=== DATASET RECORDS ===
=======

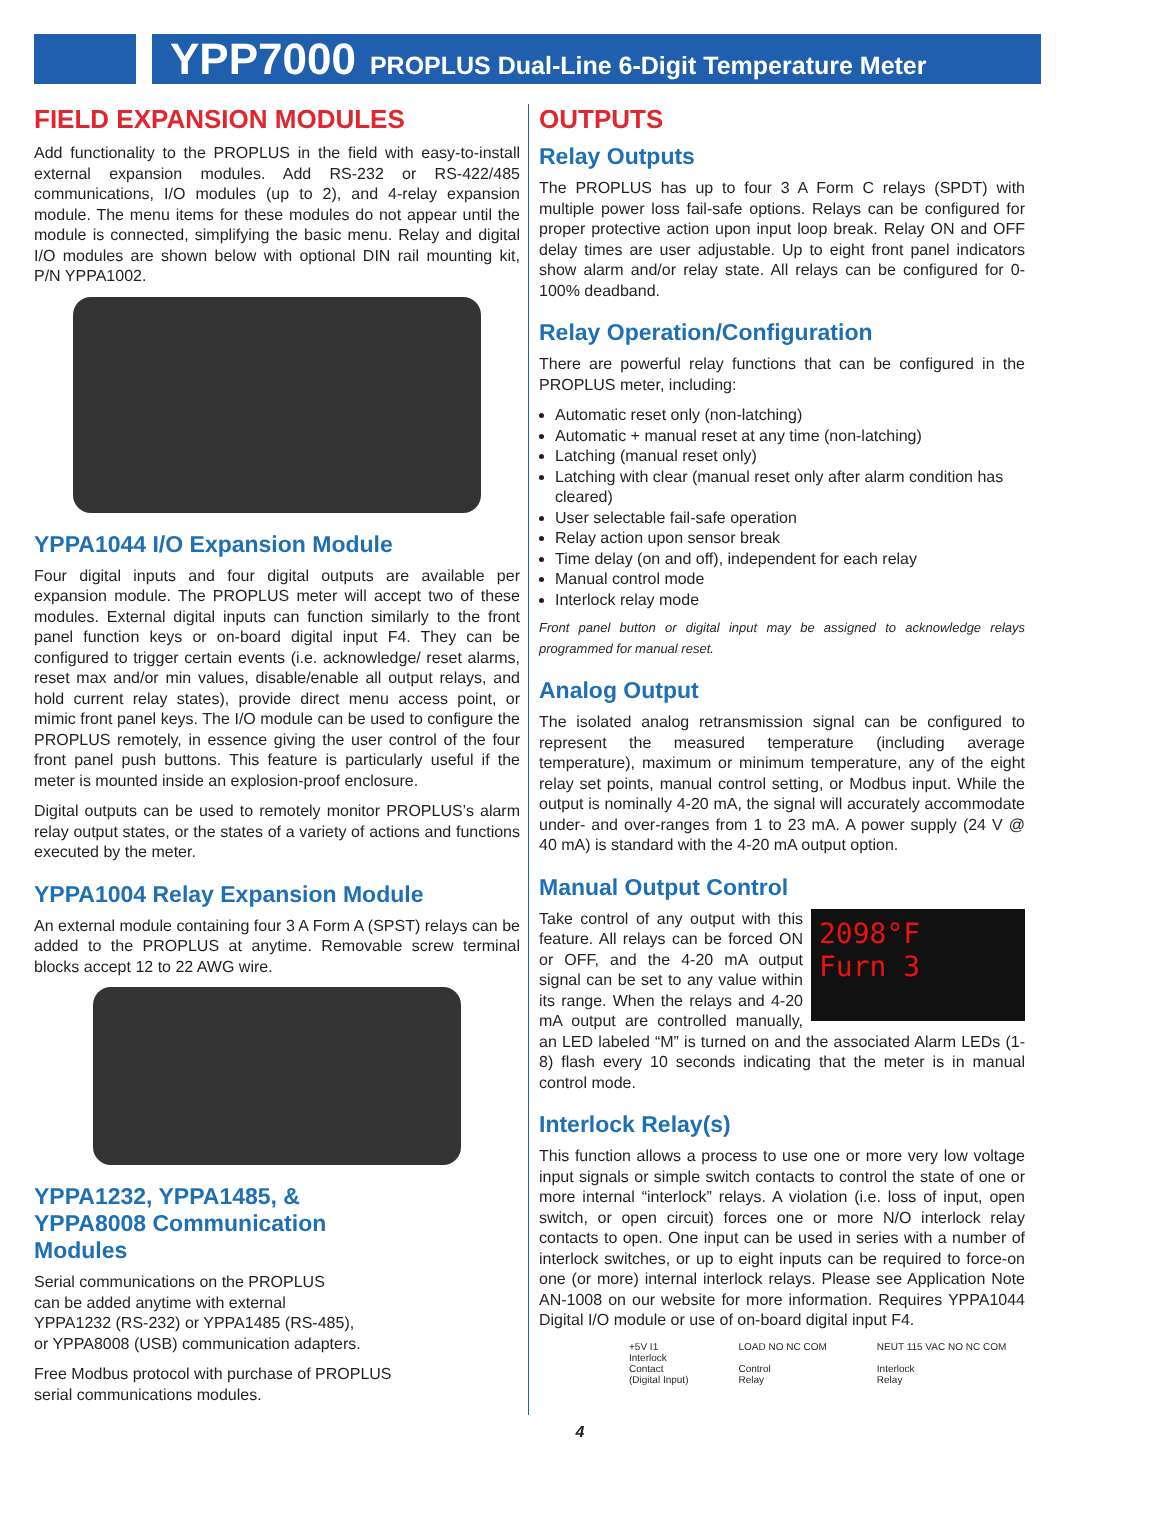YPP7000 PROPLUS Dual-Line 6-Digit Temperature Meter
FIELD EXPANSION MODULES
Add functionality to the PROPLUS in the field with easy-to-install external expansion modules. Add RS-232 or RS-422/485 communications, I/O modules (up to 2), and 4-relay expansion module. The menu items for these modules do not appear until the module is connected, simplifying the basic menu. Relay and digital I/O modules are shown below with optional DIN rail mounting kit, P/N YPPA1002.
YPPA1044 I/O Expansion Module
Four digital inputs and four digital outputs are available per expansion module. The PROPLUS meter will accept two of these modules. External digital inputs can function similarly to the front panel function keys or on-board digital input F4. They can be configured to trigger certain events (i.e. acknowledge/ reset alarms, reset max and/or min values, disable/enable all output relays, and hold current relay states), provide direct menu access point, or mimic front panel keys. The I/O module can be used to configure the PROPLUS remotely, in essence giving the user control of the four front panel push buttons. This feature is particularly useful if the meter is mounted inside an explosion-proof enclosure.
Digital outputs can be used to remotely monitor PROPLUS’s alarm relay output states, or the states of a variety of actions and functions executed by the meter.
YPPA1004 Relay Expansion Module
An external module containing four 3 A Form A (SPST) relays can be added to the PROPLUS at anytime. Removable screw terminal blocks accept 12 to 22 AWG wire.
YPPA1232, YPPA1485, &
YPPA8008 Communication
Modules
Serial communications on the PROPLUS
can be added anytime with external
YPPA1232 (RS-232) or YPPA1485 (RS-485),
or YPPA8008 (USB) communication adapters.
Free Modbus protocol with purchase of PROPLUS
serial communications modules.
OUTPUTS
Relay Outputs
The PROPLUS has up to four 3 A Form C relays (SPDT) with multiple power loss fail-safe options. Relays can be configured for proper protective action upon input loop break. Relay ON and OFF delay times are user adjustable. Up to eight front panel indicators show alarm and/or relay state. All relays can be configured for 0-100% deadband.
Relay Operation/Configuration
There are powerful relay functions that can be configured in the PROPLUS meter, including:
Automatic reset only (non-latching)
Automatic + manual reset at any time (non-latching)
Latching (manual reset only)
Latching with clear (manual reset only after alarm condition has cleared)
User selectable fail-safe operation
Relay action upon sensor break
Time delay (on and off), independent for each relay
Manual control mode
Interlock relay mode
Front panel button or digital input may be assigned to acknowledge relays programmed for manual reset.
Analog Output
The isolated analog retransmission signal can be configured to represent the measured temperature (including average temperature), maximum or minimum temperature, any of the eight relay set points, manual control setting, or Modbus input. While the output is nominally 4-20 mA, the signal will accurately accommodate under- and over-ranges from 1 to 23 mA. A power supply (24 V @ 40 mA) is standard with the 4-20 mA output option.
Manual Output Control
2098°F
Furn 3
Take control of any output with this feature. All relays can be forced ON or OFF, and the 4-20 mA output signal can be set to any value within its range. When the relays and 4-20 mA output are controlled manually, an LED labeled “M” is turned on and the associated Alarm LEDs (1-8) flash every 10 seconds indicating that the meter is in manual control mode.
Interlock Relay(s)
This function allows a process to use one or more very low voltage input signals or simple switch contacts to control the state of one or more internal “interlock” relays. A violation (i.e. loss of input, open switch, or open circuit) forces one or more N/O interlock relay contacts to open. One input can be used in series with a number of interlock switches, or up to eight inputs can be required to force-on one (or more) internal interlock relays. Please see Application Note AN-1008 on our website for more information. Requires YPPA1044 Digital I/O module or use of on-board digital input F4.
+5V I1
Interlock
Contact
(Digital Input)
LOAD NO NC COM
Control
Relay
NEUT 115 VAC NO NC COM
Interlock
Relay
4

=======

=== AIM OF THE TASK ===
Word for word and without any pictures, return all of the lines above.

=== RESULT OF THE EXERCISE ===
YPP7000 PROPLUS Dual-Line 6-Digit Temperature Meter
FIELD EXPANSION MODULES
Add functionality to the PROPLUS in the field with easy-to-install external expansion modules. Add RS-232 or RS-422/485 communications, I/O modules (up to 2), and 4-relay expansion module. The menu items for these modules do not appear until the module is connected, simplifying the basic menu. Relay and digital I/O modules are shown below with optional DIN rail mounting kit, P/N YPPA1002.
YPPA1044 I/O Expansion Module
Four digital inputs and four digital outputs are available per expansion module. The PROPLUS meter will accept two of these modules. External digital inputs can function similarly to the front panel function keys or on-board digital input F4. They can be configured to trigger certain events (i.e. acknowledge/ reset alarms, reset max and/or min values, disable/enable all output relays, and hold current relay states), provide direct menu access point, or mimic front panel keys. The I/O module can be used to configure the PROPLUS remotely, in essence giving the user control of the four front panel push buttons. This feature is particularly useful if the meter is mounted inside an explosion-proof enclosure.
Digital outputs can be used to remotely monitor PROPLUS’s alarm relay output states, or the states of a variety of actions and functions executed by the meter.
YPPA1004 Relay Expansion Module
An external module containing four 3 A Form A (SPST) relays can be added to the PROPLUS at anytime. Removable screw terminal blocks accept 12 to 22 AWG wire.
YPPA1232, YPPA1485, &
YPPA8008 Communication
Modules
Serial communications on the PROPLUS
can be added anytime with external
YPPA1232 (RS-232) or YPPA1485 (RS-485),
or YPPA8008 (USB) communication adapters.
Free Modbus protocol with purchase of PROPLUS
serial communications modules.
OUTPUTS
Relay Outputs
The PROPLUS has up to four 3 A Form C relays (SPDT) with multiple power loss fail-safe options. Relays can be configured for proper protective action upon input loop break. Relay ON and OFF delay times are user adjustable. Up to eight front panel indicators show alarm and/or relay state. All relays can be configured for 0-100% deadband.
Relay Operation/Configuration
There are powerful relay functions that can be configured in the PROPLUS meter, including:
Automatic reset only (non-latching)
Automatic + manual reset at any time (non-latching)
Latching (manual reset only)
Latching with clear (manual reset only after alarm condition has cleared)
User selectable fail-safe operation
Relay action upon sensor break
Time delay (on and off), independent for each relay
Manual control mode
Interlock relay mode
Front panel button or digital input may be assigned to acknowledge relays programmed for manual reset.
Analog Output
The isolated analog retransmission signal can be configured to represent the measured temperature (including average temperature), maximum or minimum temperature, any of the eight relay set points, manual control setting, or Modbus input. While the output is nominally 4-20 mA, the signal will accurately accommodate under- and over-ranges from 1 to 23 mA. A power supply (24 V @ 40 mA) is standard with the 4-20 mA output option.
Manual Output Control
2098°F
Furn 3
Take control of any output with this feature. All relays can be forced ON or OFF, and the 4-20 mA output signal can be set to any value within its range. When the relays and 4-20 mA output are controlled manually, an LED labeled “M” is turned on and the associated Alarm LEDs (1-8) flash every 10 seconds indicating that the meter is in manual control mode.
Interlock Relay(s)
This function allows a process to use one or more very low voltage input signals or simple switch contacts to control the state of one or more internal “interlock” relays. A violation (i.e. loss of input, open switch, or open circuit) forces one or more N/O interlock relay contacts to open. One input can be used in series with a number of interlock switches, or up to eight inputs can be required to force-on one (or more) internal interlock relays. Please see Application Note AN-1008 on our website for more information. Requires YPPA1044 Digital I/O module or use of on-board digital input F4.
+5V I1
Interlock
Contact
(Digital Input)
LOAD NO NC COM
Control
Relay
NEUT 115 VAC NO NC COM
Interlock
Relay
4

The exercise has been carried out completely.